> _Given passage_:
== Segment start ==

19th March 2019 at 1:14 pm #52599
I tried to follow the method of cardboard, compost and polythene to cover up my allotment plot to try to subdue some of the perennial weeds that were a bit rampant when i took the plot on (bindweed and couch grass). I only put this down in the middle of January, but had hoped that i might be able to try to plant in some of it in Spring this year, and just weed out anything that grew through (whilst keeping some of the plot left under cover for a few more months). However, i just peeked under the polythene this morning and although there were only a few dandelions poking through, the ground seemed very springy, like the cardboard had lifted up and was in full connection with the soil below and the copmost just resting on top.
Have i done something wrong, and is there anything i can do to sort this out so that i can plant this year?
Sorry, i’m a bit of a novice so any tips no matter how simple would be greatly appreciated.

== Segment end ==

> _Record set_:
== Segment start ==

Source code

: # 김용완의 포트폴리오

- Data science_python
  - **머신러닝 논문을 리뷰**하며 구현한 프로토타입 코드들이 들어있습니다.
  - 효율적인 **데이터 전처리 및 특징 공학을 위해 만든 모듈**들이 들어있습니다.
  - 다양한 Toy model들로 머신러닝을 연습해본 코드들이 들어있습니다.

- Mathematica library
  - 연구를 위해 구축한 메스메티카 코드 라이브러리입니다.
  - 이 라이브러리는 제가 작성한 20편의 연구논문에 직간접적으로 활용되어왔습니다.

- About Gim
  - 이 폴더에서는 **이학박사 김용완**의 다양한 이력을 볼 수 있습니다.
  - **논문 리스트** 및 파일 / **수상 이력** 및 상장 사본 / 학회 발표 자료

== Segment end ==

> _Work instruction 1_:
Write out the allotment post word for word, starting at "19th March 2019" and ending at "plant this year?".
> _Work instruction 2_:
Summarize the allotment post in two sentences.
> _Work instruction 3_:
Carry on the allotment post from the point where it stops.

> _Answer box 1_:
19th March 2019 at 1:14 pm #52599
I tried to follow the method of cardboard, compost and polythene to cover up my allotment plot to try to subdue some of the perennial weeds that were a bit rampant when i took the plot on (bindweed and couch grass). I only put this down in the middle of January, but had hoped that i might be able to try to plant in some of it in Spring this year, and just weed out anything that grew through (whilst keeping some of the plot left under cover for a few more months). However, i just peeked under the polythene this morning and although there were only a few dandelions poking through, the ground seemed very springy, like the cardboard had lifted up and was in full connection with the soil below and the copmost just resting on top.
Have i done something wrong, and is there anything i can do to sort this out so that i can plant this year?

> _Answer box 2_:
A self-described novice covered an allotment plot with cardboard, compost and polythene in the middle of January to subdue bindweed and couch grass, hoping to plant in part of it this spring. A look under the polythene showed only a few dandelions coming through but very springy ground, so the writer asks whether something went wrong and how to fix it in time to plant this year.

> _Answer box 3_:
Ben19th March 2019 at 3:34 pm #52600
also, i have just used mulipurpose compost from B&Q as i don’t have any compost made by myself yet. Is that a problem?19th March 2019 at 8:47 pm #52602
Sounds ok to me! Not too sure what your problem is really, and B&Q should be fine.
Keep it simple, just go for it and keep pulling any perennial weeds as you said.19th March 2019 at 10:59 pm #52607
I could be wrong but it sounds like the cardboard is dry and possibly the compost as well.Not wanting to disagree with Charles advice but it just sounded like some no dig beds I made years ago where I didn’t wet the cardboard and compost before I covered them.Like I said..could be wrong20th March 2019 at 6:23 am #52608
Andy you could be right. It’s hard to know sometimes without seeing what is happening.20th March 2019 at 12:24 pm #52610
Thanks for the replies! So if that is the case that the cardboard wasnt wet enough, if i water the ground now and recover, do you think it would work? And if so, assuming it hasnt broken down yet, will it not be ok to use yet until the cardboard breaks down? (i would think there is roughly 4 inches of compost on top of the cardboard, so not that deep.21st March 2019 at 9:49 am #52612
Depending on your location, this winter/spring has been relatively dry. The watertable is lower than average and your plot has been covered in polythene. Watch for the next rain episode,(https://www.windy.com/-Rain-thunder-rain?rain,56.122,-3.159,4,i:pressure) remove the polythene. It should be OK to plant established plants straitaway. If critically dry , water them in thoroughly and consolidate.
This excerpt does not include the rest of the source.